Here's Deed's account - courtesy Deed Eddy Gretsch Pages Forum
We were in New York for less than 24 hours, but it surely seemed to us that we must have been there three or four days. I wish you all had been able to be there at Ellis Island with us, and if you ever get the opportunity to go there, please do. You will never forget what you see and hear.
The trip came up rather suddenly and I didn't say anything about it here until the Ellis Island Foundation and National Park Service had made their announcements. Duane had been asked by Rick Stocks, whose company had the guitar built by Mike McGuire and his team at the Custom Shop, to come to New York and present the guitar. We made our plans then and there.
I was sure that we were going to make the national news on the day we left. Our plane took off from Nashville at 7:10 in the morning, a direct hour and forty minute flight to New York. We're happily flying along, and an announcement was made which was not very clear, but the word "descend" was mentioned.

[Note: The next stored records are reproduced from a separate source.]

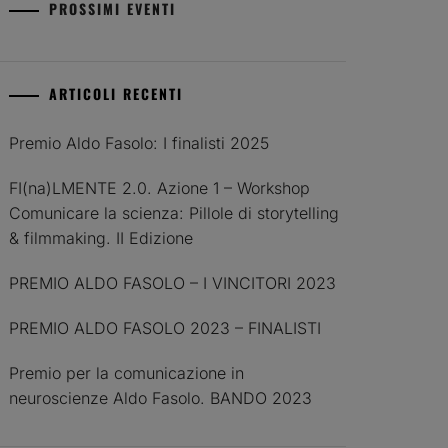
PROSSIMI EVENTI
ARTICOLI RECENTI
Premio Aldo Fasolo: I finalisti 2025
FI(na)LMENTE 2.0. Azione 1 – Workshop
Comunicare la scienza: Pillole di storytelling
& filmmaking. II Edizione
PREMIO ALDO FASOLO – I VINCITORI 2023
PREMIO ALDO FASOLO 2023 – FINALISTI
Premio per la comunicazione in
neuroscienze Aldo Fasolo. BANDO 2023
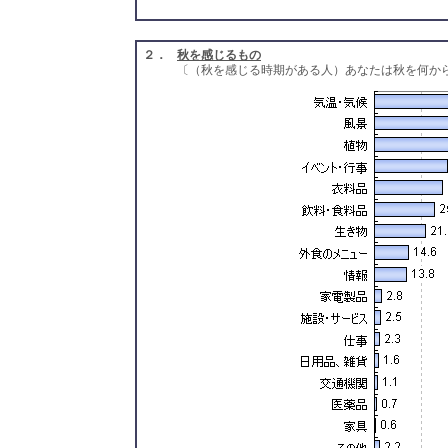
２．
秋を感じるもの
〔（秋を感じる時期がある人）あなたは秋を何か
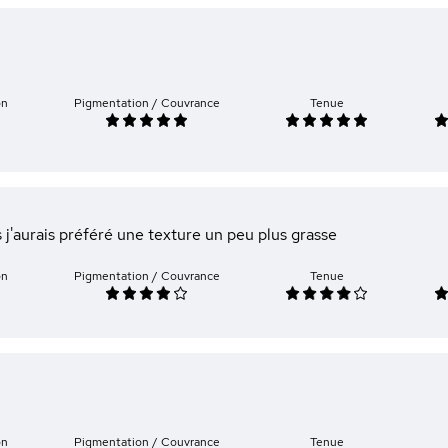
on
Pigmentation / Couvrance
Tenue
is j'aurais préféré une texture un peu plus grasse
on
Pigmentation / Couvrance
Tenue
on
Pigmentation / Couvrance
Tenue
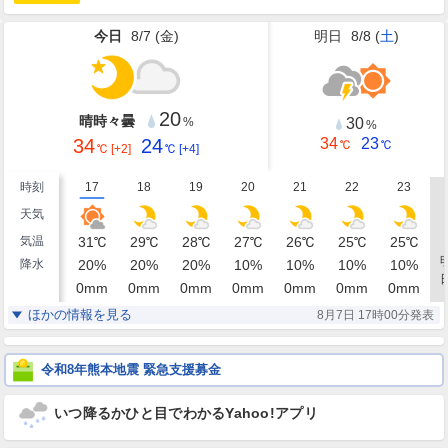
今日
8/7 (
金
)
明日
8/8 (
土
)
20
晴時々曇
30
%
%
34
24
34
23
℃
℃
℃
[+2]
℃
[+4]
時刻
17
18
19
20
21
22
23
天気
気温
31
℃
29
℃
28
℃
27
℃
26
℃
25
℃
25
℃
降水
20
%
20
%
20
%
10
%
10
%
10
%
10
%
0
mm
0
mm
0
mm
0
mm
0
mm
0
mm
0
mm
湿度
67
72
79
84
88
91
93
%
%
%
%
%
%
%
ほかの情報を見る
8月7日 17時00分発表
南南東
南南東
南南東
南南東
南
南
南
風
3
3
2
2
1
1
1
m/s
m/s
m/s
m/s
m/s
m/s
m/s
令和8年熊本地震 緊急支援募金
いつ降るかひと目でわかるYahoo!アプリ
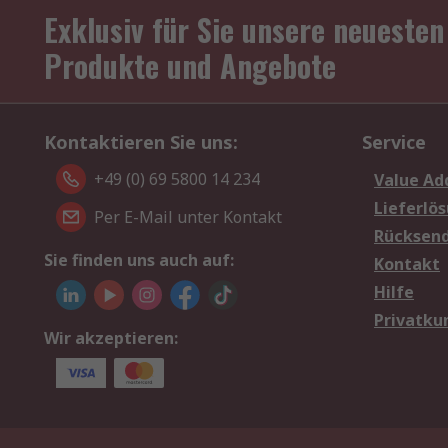
Exklusiv für Sie unsere neuesten
Produkte und Angebote
Kontaktieren Sie uns:
Service
+49 (0) 69 5800 14 234
Value Ad
Lieferlö
Per E-Mail unter Kontakt
Rücksen
Sie finden uns auch auf:
Kontakt
Hilfe
Privatku
Wir akzeptieren:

And "divert". Great.
The next thing we know, we're sitting on the tarmac at an airport, somewhere. A friend traveling with us, who has a distinct South African accent, said, "We've been diverted to Dallas". Dallas! That's way in the wrong direction..."No, no we're at Dulles, just outside Washington D.C." Oh, ok then. The flight attendant clicks the mike and says, "Welcome to NOT LaGuardia Airport". Hilarious. (She'll be here all week.)
To make a long story longer, we sat for an hour...apparently the weather was horrific in New York and LaGuardia was closed until further notice. We waited and the word finally came, we're on our way. Out to the runway taking our place in line, but then nooo, we get the word that it'll be another hour before takeoff. Now we're heading back to the gate, as the new law says that they can only hold you captive for two hours then they must let folks off if they are so desiring (or totally freaking out which was about to start happening any moment). So anyway...we spent six hours on that plane by the time we finally landed in New York. The magic of air travel.

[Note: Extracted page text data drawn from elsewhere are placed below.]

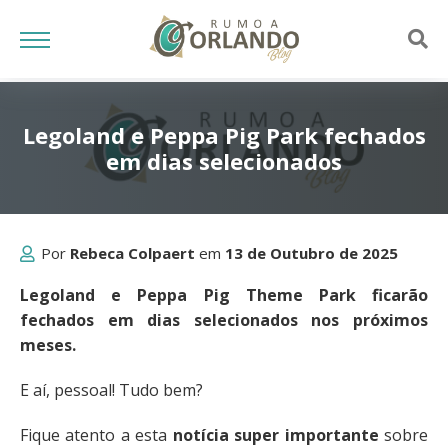
Legoland e Peppa Pig Park fechados
em dias selecionados
Por
Rebeca Colpaert
em
13 de Outubro de 2025
Legoland e Peppa Pig Theme Park ficarão
fechados em dias selecionados nos próximos
meses.
E aí, pessoal! Tudo bem?
Fique atento a esta
notícia super importante
sobre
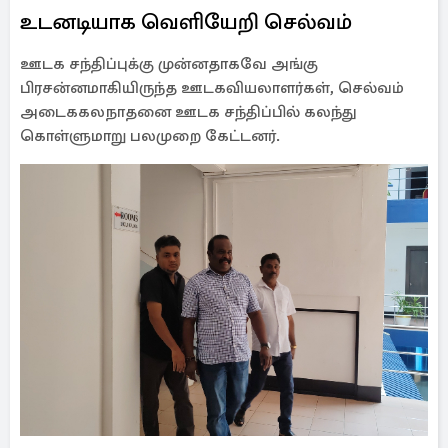
உடனடியாக வெளியேறி செல்வம்
ஊடக சந்திப்புக்கு முன்னதாகவே அங்கு
பிரசன்னமாகியிருந்த ஊடகவியலாளர்கள், செல்வம்
அடைககலநாதனை ஊடக சந்திப்பில் கலந்து
கொள்ளுமாறு பலமுறை கேட்டனர்.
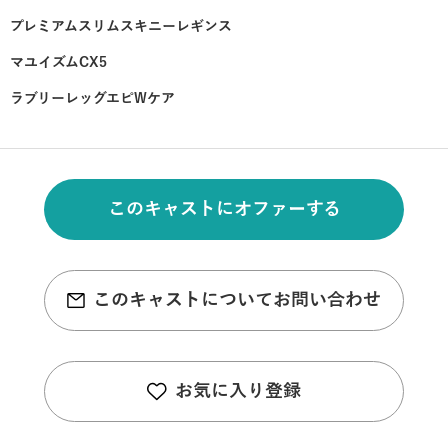
プレミアムスリムスキニーレギンス
マユイズムCX5
ラブリーレッグエピWケア
このキャストにオファーする
このキャストについてお問い合わせ
お気に入り登録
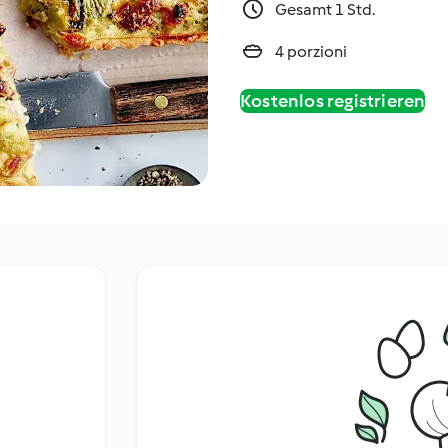
Gesamt 1 Std.
4 porzioni
Kostenlos registrieren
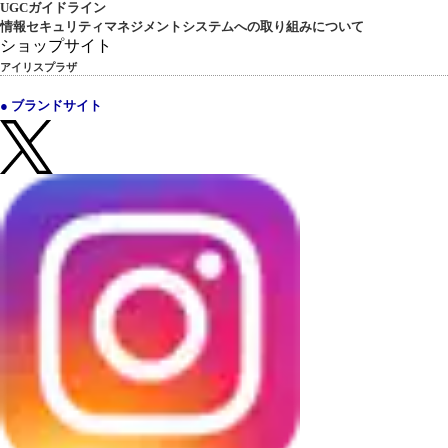
UGCガイドライン
情報セキュリティマネジメントシステムへの取り組みについて
ショップサイト
アイリスプラザ
● ブランドサイト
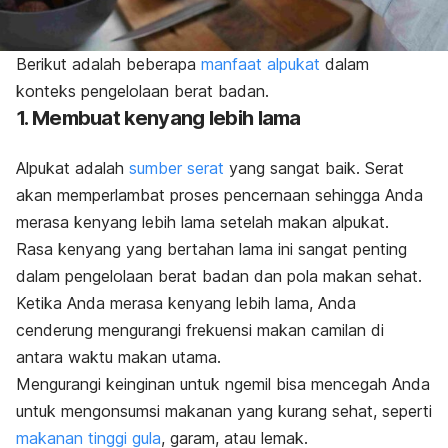
Berikut adalah beberapa
manfaat alpukat
dalam
konteks pengelolaan berat badan.
1. Membuat kenyang lebih lama
Alpukat adalah
sumber serat
yang sangat baik. Serat
akan memperlambat proses pencernaan sehingga Anda
merasa kenyang lebih lama setelah makan alpukat.
Rasa kenyang yang bertahan lama ini sangat penting
dalam pengelolaan berat badan dan pola makan sehat.
Ketika Anda merasa kenyang lebih lama, Anda
cenderung mengurangi frekuensi makan camilan di
antara waktu makan utama.
Mengurangi keinginan untuk ngemil bisa mencegah Anda
untuk mengonsumsi makanan yang kurang sehat, seperti
makanan tinggi gula
, garam, atau lemak.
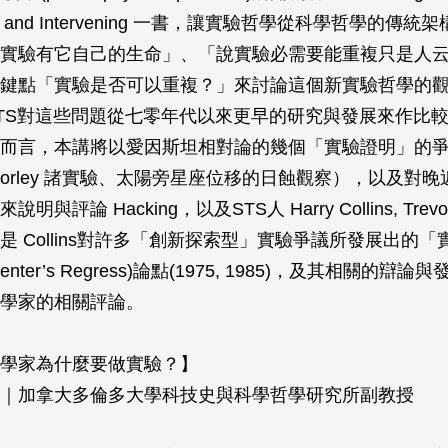
ting and Intervening 一書，讓實驗哲學從科學哲學的傳
實驗有它自己的生命」、「說實驗必需要能重複只是人
鍵點「實驗是否可以重複？」來討論這個新實驗哲學的
TS對這些問題從七零年代以來更早的研究與發展來作比
而言，本講將以愛因斯坦相對論的幾個「實驗證明」的
son-Morley 諸實驗、太陽旁星座位移的日蝕觀察），以及
與評論 Hacking，以及STS人 Harry Collins, Trevor
是 Collins對許多「創新探索型」實驗爭議所發展出的「
menter’s Regress)論點(1975, 1985)，及其相關的辯
學家的相關評論。
學家為什麼要做實驗？】
｜加拿大多倫多大學科技史與科學哲學研究所副教授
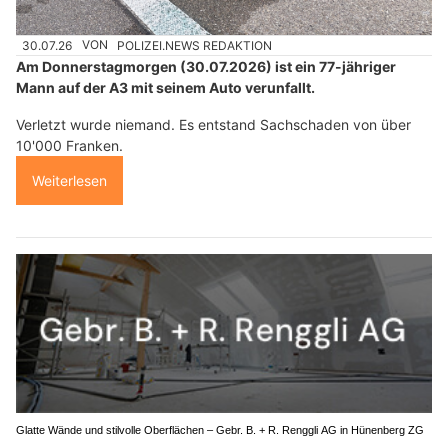
30.07.26
VON
POLIZEI.NEWS REDAKTION
Am Donnerstagmorgen (30.07.2026) ist ein 77-jähriger
Mann auf der A3 mit seinem Auto verunfallt.
Verletzt wurde niemand. Es entstand Sachschaden von über
10'000 Franken.
Weiterlesen
Glatte Wände und stilvolle Oberflächen – Gebr. B. + R. Renggli AG in Hünenberg ZG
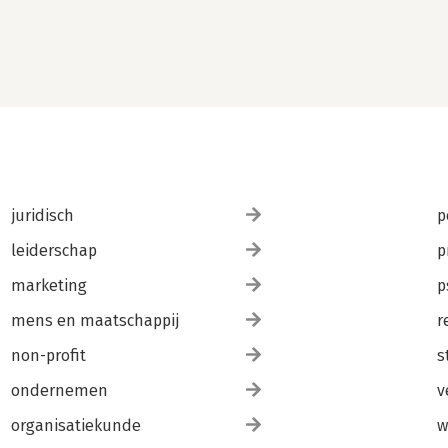
juridisch
p
leiderschap
p
marketing
p
mens en maatschappij
r
non-profit
s
ondernemen
v
organisatiekunde
w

Speaking of magic, there is nothing like New York City. I don't care how many times I've been there, it's always stunning. So full of life, great food, beautiful architecture, and the people are unique as the city itself. New Yooawk! We had dinner at Delmonico's, one of America's oldest established restraunts, and we were done for the day. Walking back to our hotel, to see the city at night, makes you believe every word Frank Sinatra sings about that town.
The next morning we walked over to the office of The Ellis Island Foundation, and met Steve Briganti, CEO of the organization. Founded by Lee Iaocca, at the request of Ronald Reagan, the foundation raised millions of dollars to help restore the Statue of Liberty and Ellis Island, which were both in terrible need of repair. Starting in 1984, Ellis Island underwent a major restoration, the largest historic restoration in U.S. history. The $160 million dollar project was funded by donations made to The Statue of Liberty - Ellis Island Foundation, Inc. in partnership with the National Park Service. Not Federal money, donations from you and me. Regular folks wanting to help preserve two of our most precious symbols of what this country is about.
Seven of us jumped on the Park Service boat to take us across to Ellis. It was rainy and grey, the waters were choppy and the sky was getting darker. But the view was heartstopping... the weather didn't matter.